Le mardi 30 mai 2017, au temple de la rue  Maguelone, M. André Gounelle, avec l'éloquence qu'on lui connaît, confronta ces deux destins. Deux penseurs aux antipodes, mais autant la réaction de Paul Tillich (qui fut révoqué de son poste de professeur dès 1933 et dut s'exiler aux États-Unis) était celle qu'aux yeux de M. Gounelle et aux nôtres, commandaient la simple lucidité et, penserait-on, l'humanisme le plus spontané, autant l'exaltation de Heidegger pour la mystique hitlérienne de la race et du sol, et sa haine antisémite qu'il érigea en système théologico-politique, défient notre entendement venant de la part d'un philosophe de son envergure, et nous remplissent d'autant plus d'effroi.

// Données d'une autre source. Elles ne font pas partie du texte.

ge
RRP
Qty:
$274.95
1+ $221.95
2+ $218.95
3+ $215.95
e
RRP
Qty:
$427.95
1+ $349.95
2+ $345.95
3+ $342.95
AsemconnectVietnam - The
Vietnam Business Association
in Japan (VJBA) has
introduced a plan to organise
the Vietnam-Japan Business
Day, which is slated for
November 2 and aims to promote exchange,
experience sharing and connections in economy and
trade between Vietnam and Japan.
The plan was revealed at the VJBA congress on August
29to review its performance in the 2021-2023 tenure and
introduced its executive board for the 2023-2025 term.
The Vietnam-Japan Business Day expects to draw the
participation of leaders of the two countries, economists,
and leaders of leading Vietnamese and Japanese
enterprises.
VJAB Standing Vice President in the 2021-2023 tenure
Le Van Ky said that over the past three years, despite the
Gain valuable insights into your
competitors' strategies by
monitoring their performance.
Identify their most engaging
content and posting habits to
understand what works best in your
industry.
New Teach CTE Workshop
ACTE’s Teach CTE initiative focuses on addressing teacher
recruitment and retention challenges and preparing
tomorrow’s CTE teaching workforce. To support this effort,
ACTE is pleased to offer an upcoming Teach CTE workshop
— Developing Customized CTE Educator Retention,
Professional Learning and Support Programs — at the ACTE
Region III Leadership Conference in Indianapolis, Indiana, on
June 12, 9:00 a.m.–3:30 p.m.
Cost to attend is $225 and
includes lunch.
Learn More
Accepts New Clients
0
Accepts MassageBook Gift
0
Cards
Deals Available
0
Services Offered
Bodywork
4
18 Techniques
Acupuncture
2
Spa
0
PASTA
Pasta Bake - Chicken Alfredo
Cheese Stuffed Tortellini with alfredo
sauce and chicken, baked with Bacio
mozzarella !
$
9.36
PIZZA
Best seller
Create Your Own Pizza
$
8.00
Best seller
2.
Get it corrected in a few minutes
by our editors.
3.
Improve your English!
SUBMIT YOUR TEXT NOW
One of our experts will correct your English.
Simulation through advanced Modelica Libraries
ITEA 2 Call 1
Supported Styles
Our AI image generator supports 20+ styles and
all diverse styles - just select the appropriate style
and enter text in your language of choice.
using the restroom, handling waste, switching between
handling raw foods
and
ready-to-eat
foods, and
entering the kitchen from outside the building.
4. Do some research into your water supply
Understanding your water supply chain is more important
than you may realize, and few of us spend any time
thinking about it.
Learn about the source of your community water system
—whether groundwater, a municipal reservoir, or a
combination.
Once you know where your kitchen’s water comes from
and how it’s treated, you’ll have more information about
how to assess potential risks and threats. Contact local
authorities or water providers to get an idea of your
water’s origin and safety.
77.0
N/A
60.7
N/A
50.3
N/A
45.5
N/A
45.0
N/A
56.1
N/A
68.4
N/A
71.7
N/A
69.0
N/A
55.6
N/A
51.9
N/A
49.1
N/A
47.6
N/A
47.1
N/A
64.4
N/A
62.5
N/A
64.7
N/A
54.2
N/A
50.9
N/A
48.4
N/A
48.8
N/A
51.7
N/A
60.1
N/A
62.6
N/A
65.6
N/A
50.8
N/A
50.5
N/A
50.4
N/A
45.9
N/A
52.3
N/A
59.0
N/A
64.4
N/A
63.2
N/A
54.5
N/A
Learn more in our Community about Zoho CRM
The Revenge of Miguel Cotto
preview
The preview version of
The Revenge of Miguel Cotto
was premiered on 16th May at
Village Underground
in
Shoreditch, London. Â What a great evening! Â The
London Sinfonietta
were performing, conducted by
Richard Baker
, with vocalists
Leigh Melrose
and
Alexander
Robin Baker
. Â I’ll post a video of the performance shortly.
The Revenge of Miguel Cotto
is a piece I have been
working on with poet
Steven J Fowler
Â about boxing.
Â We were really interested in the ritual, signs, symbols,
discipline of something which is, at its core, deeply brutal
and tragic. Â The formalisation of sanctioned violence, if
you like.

M. Gounelle possédait son sujet : il publie aux éditions Labor et Fides un recueil de conférences (traduites par ses soins) que donna Paul Tillich entre 1938 et 1959 et regroupées sous le titre Christianisme et judaïsme.  M. Gounelle est aussi l'auteur d'une biographie de Paul Tillich (Ed. Olivétan, 2013).
Le théologien allemand s'attache à démontrer que d'une part judaïsme et christianisme sont intrinsèquement solidaires et indissociables l'un de l'autre, étant issus de la même Révélation, et d'autre part qu'en Abraham, en qui « toutes les nations de la terre seront bénies » (Gn 12,3; etc.), le judaïsme est porteur d'un message essentiel pour l'humanité. On ne saurait mieux justifier la nécessité de lire et s'approprier la Bible dans son entier, Ancien et Nouveau Testaments.

Quand le pays qui avait vu naître le Réformateur qui, plus que tout autre avant lui, avait fait resplendir la révélation de la grâce salvifique de Dieu, se livra par un funeste suffrage entre les mains des exterminateurs du peuple élu, vivant témoin de ce Dieu, Paul Tillich, en se rangeant sans hésiter du côté des Juifs persécutés, obéit à son héritage luthérien dans ce qu'il avait de plus inspiré.

Notre reconnaissance va, pour finir, à Monsieur Gounelle qui, sans faire sentir un instant l'austérité et la solitude de l'immense travail fourni, a su nous ouvrir des fenêtres de réflexion mais aussi des motifs d'espérance.